Nike inc. Balanced Scorecard & the Financial Perspective-Module 1 – SLP
The purpose of the Session Long Project is to give you the opportunity to explore the applicability of the module to your own life and work. This is done in a number of different ways—sometimes with cumulative papers, sometimes with practical hands-on experimentation, sometimes with reflections on a place of work or life. The common thread is personal application, aimed at demonstrating a cumulative knowledge and understanding of the course material.
For this course, the Session Long Project will take the form of putting together background from each of the four perspectives for a balanced scorecard approach to an organization or organizational unit with which you are familiar. In the final module (Module 5), you will have a go at strategy mapping. You won’t be building a complete Balanced Scorecard—that would be far beyond our current scope—but you’ll have a chance to see what goes into it and how it gets put together into a coordinated whole. As in the Cases, you’ll be drawing on your previous coursework to help.
The Module 1 assignment has two parts. First, identify an organization in which you have access to at least some information concerning financial data, staffing and human resource systems, marketing and customer relations, information systems, and operations. While most material on the Balanced Scorecard is written from the private, for-profit point of view, it’s perfectly possible to use this approach with public or non-profit organizations as well.

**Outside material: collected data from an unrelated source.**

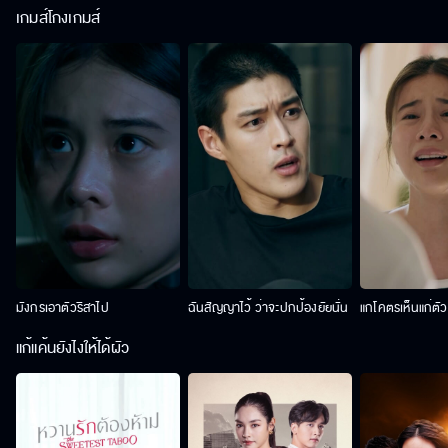
เกมส์โกงเกมส์
มังกรเอาตัวริสาไป
ฉันสัญญาไว้ ว่าจะปกป้องยัยนั่น
แกโคตรเห็นแก่ตั
แก้แค้นยังไงให้ได้ผัว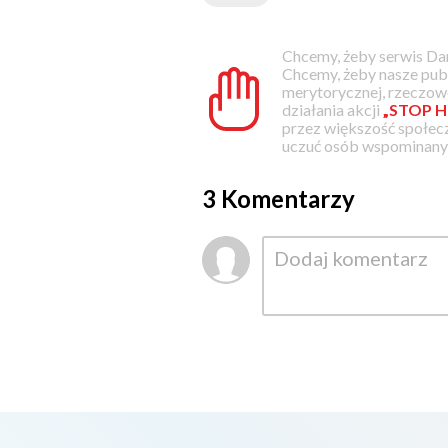
Chcemy, żeby serwis Dam
Chcemy, żeby nasze pub
merytorycznej, rzeczowe
działania akcji
„STOP H
przez większość społec
uczuć osób wspominanyc
3 Komentarzy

For the second part of this assignment, consider the organization’s mission and strategy from the perspective of its financial operations (from your work on the Case, your previous coursework, and your background reading, you should be reasonably clear what such operations are). In this section of the assignment you’ll begin to identify objectives and measures relevant to that perspective. If you’re unclear on just what objectives and measures are, here is a presentation that describes what they are and how to write them: Objectives, Measures, Targets & Action Plans.
SLP Assignment Expectations
When you have thought about it and made your selection, specify (in 2–3 pages):
- The name of your organization
- What this organization does—its mission, vision, and overall strategy
- The access you have to information about this organization. Remember, you’ll need information about its financial performance, marketing, internal operations, strategy, and management systems.
Once you’re reasonably clear on what’s involved, think about your organization and its finances, and then:
- Identify at least three objectives for improving the organization’s financial position and show how they relate to the mission, vision, and strategy of the organization.
- For each objective, develop at least one meaningful performance measure (metric).
- For each objective, identify at least one expected level of performance (target).
- For each objective, identify at least one new action or program that needs to be developed to ensure successful implementation of the organization’s strategy (initiative).